((

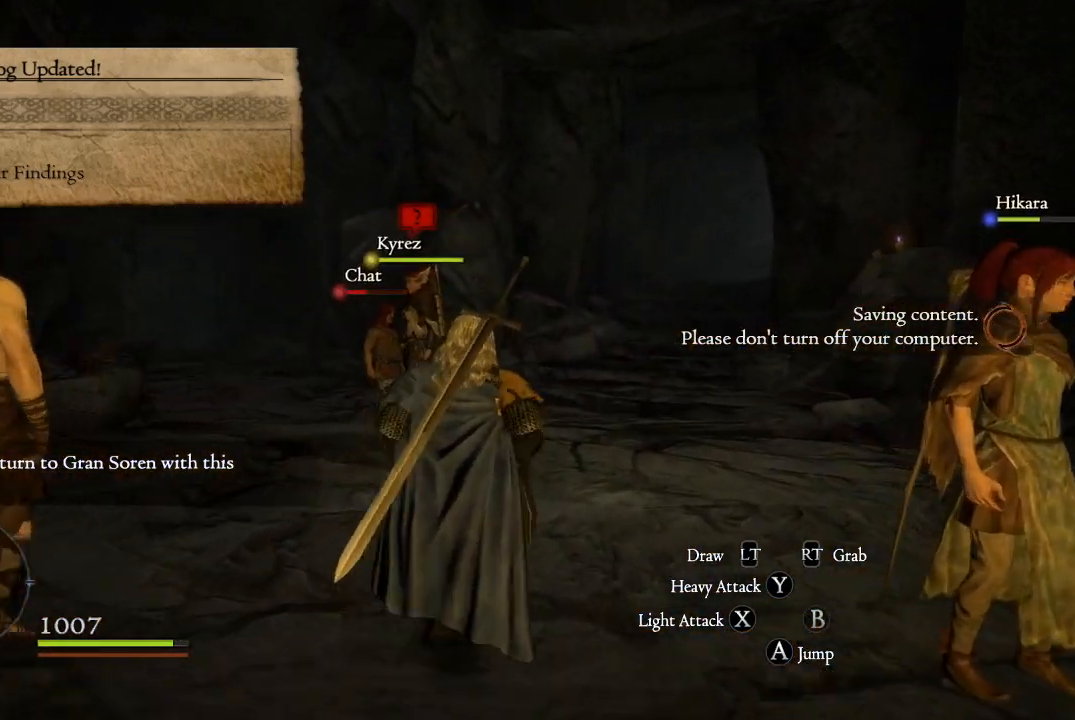
{"buttons": [], "left_stick": "up", "right_stick": "center", "events": [[150, "right_stick", "center"]]}
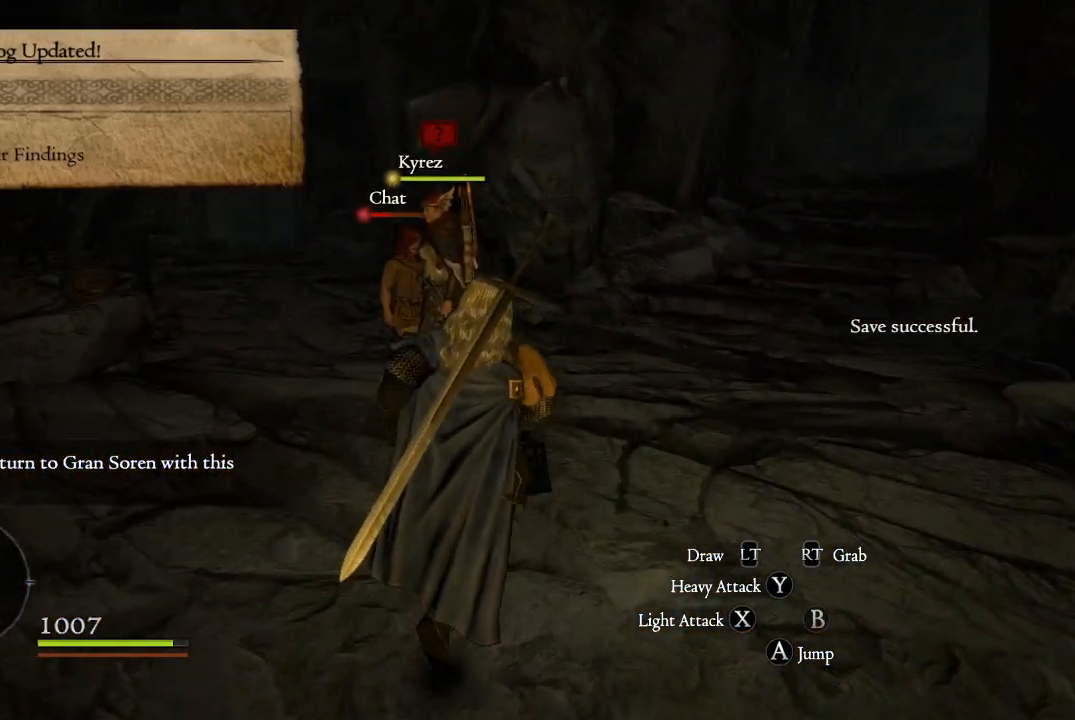
{"buttons": [], "left_stick": "up", "right_stick": "center", "events": []}
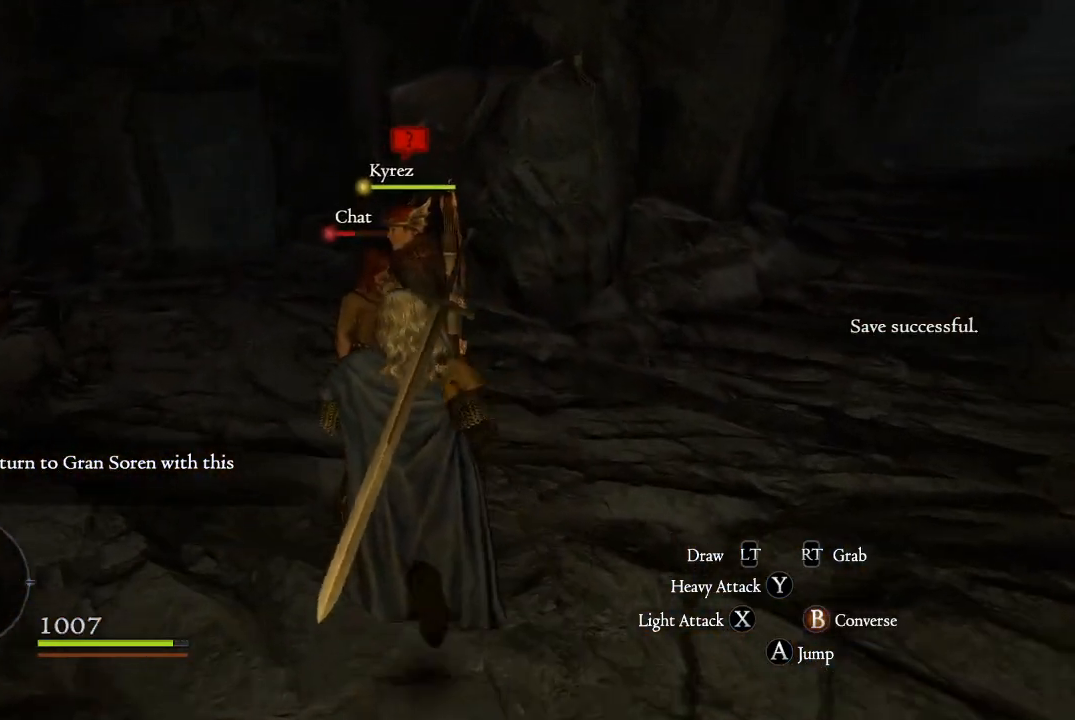
{"buttons": ["B"], "left_stick": "center", "right_stick": "center", "events": [[333, "left_stick", "center"], [367, "B", "down"]]}
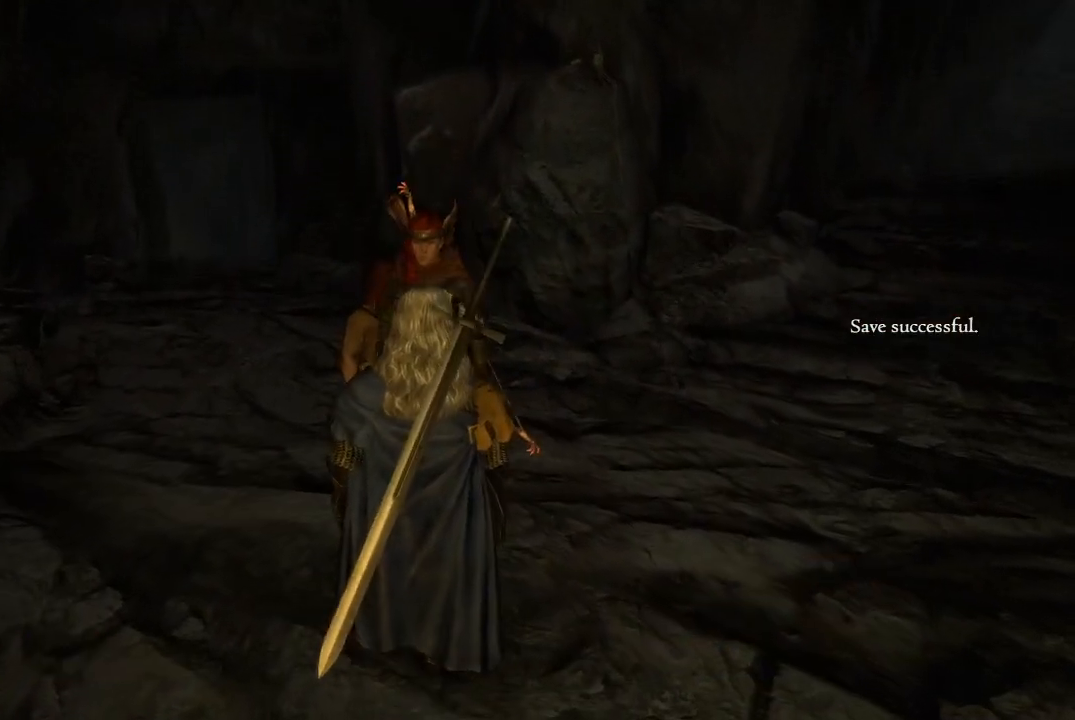
{"buttons": [], "left_stick": "center", "right_stick": "left", "events": [[33, "B", "up"], [417, "right_stick", "left"]]}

))

# [Activity]
Once the pictures are set aside, repeat the remaining data word for word.

# [Answer section]
{"buttons": [], "left_stick": "up", "right_stick": "center", "events": [[150, "right_stick", "center"]]}
{"buttons": [], "left_stick": "up", "right_stick": "center", "events": []}
{"buttons": ["B"], "left_stick": "center", "right_stick": "center", "events": [[333, "left_stick", "center"], [367, "B", "down"]]}
{"buttons": [], "left_stick": "center", "right_stick": "left", "events": [[33, "B", "up"], [417, "right_stick", "left"]]}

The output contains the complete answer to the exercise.